Task A: Extract from the text on news listening in Israel the passage between "No Hiding Place" and "events at midnight.", inclusive, reproducing it verbatim.
Task B: Translate into French the following sentence from the text on news listening in Israel: "Israelis are famous for being addicted to the news."

Study text:
_ _ _ _ _ _ _
No Hiding Place

Israelis are famous for being addicted to the news. We have radio newscasts every hour, on the hour – unless, like me, you have your radio permanently tuned to Kol Hamusica (קול המוסיקה – The Voice of Music), Israel’s classical music and jazz programme, more or less equivalent to the BBC’s Radio 3. In that case, your daily news consumption is limited to hourly broadcasts between 6 am – 9 am, and then you can remain blissfully unaware of what is going on in Israel and the rest of the world until the 2 pm broadcast. If you managed to miss that one too, the next broadcast is at 8 pm, with a final roundup pf the day’s events at midnight.

Sometimes, especially when I have something planned for the evening, like a concert, or a visit to the opera in Tel Aviv, I switch off the radio and go and lie down for a long nap in the afternoon, and it isn’t until midnight that I get a chance to catch up on what has been going on.
_ _ _ _ _ _ _
Material provided:
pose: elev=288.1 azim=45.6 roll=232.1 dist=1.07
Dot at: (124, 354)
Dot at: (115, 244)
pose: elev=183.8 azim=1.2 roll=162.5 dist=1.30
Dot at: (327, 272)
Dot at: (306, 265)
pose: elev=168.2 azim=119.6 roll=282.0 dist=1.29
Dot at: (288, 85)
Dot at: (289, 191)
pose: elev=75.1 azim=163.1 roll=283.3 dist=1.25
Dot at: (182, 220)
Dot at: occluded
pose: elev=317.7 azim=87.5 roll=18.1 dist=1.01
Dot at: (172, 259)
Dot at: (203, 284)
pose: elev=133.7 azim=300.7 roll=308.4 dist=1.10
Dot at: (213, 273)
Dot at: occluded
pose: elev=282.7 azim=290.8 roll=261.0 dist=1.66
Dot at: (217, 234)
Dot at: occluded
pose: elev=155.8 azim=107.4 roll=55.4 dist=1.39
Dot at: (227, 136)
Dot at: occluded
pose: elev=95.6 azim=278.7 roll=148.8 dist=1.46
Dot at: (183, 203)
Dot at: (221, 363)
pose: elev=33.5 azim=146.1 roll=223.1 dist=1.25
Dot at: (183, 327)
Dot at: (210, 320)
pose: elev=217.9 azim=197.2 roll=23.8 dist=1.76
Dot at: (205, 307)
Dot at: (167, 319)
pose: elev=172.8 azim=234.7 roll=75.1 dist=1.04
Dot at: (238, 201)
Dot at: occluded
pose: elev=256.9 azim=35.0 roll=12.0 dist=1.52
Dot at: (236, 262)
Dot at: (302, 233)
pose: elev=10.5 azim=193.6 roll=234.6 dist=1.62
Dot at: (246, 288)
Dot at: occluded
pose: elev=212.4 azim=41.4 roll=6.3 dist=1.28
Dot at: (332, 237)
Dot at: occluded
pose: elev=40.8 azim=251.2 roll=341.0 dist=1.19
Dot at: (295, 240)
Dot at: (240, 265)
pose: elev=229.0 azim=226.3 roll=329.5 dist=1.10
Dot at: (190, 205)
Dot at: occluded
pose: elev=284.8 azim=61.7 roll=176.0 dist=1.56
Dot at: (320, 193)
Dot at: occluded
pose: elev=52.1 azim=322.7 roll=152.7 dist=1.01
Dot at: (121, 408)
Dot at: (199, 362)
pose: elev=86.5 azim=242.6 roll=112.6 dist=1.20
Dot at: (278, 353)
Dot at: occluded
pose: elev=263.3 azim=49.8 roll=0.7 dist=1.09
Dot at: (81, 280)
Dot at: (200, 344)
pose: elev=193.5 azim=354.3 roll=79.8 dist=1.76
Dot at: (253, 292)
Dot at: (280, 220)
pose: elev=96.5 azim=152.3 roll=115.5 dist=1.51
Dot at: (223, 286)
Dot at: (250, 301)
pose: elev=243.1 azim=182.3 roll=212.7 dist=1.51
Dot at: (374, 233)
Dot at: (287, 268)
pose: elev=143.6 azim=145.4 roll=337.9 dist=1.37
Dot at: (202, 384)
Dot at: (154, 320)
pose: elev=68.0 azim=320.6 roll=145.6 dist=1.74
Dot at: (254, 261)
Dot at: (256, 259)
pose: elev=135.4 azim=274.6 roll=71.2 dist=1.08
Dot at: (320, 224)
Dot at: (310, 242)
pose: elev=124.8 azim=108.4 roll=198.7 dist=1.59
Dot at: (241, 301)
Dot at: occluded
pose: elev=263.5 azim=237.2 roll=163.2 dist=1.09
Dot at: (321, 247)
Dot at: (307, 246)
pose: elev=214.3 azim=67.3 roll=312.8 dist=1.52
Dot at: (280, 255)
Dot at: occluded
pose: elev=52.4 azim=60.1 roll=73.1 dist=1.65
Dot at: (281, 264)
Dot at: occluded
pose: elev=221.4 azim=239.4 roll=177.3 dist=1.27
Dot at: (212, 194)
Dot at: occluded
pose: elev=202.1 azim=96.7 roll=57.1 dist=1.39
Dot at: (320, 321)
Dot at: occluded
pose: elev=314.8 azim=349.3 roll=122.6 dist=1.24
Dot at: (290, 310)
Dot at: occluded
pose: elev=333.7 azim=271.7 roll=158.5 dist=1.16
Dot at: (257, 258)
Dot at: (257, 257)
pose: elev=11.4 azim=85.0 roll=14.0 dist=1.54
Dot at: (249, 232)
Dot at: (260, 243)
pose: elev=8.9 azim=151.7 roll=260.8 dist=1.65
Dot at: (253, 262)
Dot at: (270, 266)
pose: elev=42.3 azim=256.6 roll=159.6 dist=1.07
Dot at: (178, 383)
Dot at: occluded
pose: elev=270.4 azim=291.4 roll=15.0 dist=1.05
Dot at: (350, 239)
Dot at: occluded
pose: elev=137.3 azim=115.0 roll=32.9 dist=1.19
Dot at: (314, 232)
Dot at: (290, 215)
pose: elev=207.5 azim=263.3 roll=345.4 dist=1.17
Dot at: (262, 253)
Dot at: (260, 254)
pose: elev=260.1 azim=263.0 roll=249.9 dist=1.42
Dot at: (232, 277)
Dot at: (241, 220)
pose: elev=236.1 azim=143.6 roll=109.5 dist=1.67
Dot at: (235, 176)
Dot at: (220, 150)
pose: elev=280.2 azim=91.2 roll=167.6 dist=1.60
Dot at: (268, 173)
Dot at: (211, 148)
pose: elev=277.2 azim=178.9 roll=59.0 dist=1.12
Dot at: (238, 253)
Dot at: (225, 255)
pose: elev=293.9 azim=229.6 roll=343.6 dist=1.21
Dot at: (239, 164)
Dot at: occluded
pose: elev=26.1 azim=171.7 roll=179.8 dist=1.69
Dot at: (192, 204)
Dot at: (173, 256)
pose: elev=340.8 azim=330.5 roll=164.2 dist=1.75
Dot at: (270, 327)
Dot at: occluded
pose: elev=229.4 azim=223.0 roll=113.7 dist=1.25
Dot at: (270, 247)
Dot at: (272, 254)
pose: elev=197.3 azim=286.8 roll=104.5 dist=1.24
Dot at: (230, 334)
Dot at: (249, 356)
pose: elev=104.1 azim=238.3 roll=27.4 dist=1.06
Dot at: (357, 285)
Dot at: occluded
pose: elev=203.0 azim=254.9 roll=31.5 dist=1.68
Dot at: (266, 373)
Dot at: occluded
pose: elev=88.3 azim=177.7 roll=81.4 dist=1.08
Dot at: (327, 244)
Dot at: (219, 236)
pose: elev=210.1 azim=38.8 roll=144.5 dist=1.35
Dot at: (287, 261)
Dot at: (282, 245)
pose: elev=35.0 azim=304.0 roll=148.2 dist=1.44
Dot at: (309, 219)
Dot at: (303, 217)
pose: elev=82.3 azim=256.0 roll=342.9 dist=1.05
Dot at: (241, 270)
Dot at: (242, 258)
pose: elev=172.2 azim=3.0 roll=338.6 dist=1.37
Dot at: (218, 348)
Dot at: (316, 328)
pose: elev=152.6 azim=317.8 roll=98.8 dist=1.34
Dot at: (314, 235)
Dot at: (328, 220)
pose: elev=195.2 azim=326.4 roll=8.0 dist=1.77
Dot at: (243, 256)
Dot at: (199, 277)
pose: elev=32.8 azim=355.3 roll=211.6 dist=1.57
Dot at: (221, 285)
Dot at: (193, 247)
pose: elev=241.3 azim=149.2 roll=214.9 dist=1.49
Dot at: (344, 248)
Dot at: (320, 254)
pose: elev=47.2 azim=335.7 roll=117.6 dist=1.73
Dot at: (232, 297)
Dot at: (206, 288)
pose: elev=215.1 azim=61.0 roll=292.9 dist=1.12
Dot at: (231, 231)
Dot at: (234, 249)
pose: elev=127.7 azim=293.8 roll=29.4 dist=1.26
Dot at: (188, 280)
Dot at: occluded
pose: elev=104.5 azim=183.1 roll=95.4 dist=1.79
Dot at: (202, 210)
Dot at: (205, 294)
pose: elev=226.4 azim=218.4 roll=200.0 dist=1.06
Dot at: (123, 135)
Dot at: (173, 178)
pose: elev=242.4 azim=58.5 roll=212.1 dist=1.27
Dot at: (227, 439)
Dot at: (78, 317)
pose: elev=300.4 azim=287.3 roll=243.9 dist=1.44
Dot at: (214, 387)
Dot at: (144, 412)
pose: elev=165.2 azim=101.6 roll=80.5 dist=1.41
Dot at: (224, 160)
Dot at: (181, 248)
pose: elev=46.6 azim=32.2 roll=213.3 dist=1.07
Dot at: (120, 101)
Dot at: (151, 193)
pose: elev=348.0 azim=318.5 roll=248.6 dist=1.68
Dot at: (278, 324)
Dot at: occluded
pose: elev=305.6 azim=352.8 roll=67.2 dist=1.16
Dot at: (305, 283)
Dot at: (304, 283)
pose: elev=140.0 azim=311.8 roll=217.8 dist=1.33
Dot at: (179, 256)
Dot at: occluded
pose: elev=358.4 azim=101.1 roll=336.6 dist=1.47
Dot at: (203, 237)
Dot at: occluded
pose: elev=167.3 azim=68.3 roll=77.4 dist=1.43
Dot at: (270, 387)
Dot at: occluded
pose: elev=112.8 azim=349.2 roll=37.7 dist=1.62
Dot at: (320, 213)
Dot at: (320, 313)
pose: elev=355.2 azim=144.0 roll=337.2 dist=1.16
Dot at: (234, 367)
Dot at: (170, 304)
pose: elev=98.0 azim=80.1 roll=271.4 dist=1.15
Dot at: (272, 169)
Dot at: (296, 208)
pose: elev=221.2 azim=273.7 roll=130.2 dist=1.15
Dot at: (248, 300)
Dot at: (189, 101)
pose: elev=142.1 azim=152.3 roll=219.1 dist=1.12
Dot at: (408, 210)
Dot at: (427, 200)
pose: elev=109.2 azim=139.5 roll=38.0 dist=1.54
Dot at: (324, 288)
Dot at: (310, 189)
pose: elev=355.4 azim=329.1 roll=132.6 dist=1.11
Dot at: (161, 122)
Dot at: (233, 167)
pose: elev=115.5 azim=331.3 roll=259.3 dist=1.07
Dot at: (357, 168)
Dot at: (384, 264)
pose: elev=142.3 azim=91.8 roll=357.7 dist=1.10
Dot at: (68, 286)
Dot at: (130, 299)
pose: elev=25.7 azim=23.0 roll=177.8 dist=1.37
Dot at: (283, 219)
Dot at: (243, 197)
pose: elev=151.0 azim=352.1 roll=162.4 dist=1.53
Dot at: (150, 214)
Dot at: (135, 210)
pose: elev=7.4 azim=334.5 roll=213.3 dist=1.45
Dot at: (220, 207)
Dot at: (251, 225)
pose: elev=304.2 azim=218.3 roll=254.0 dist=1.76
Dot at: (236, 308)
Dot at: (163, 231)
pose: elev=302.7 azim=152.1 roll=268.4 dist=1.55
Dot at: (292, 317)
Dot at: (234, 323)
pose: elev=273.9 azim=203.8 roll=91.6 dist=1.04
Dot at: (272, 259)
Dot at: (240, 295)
_ _ _ _ _ _ _
Written reply A:
No Hiding Place

Israelis are famous for being addicted to the news. We have radio newscasts every hour, on the hour – unless, like me, you have your radio permanently tuned to Kol Hamusica (קול המוסיקה – The Voice of Music), Israel’s classical music and jazz programme, more or less equivalent to the BBC’s Radio 3. In that case, your daily news consumption is limited to hourly broadcasts between 6 am – 9 am, and then you can remain blissfully unaware of what is going on in Israel and the rest of the world until the 2 pm broadcast. If you managed to miss that one too, the next broadcast is at 8 pm, with a final roundup pf the day’s events at midnight.

Written reply B: Les Israéliens sont réputés pour être accros aux informations.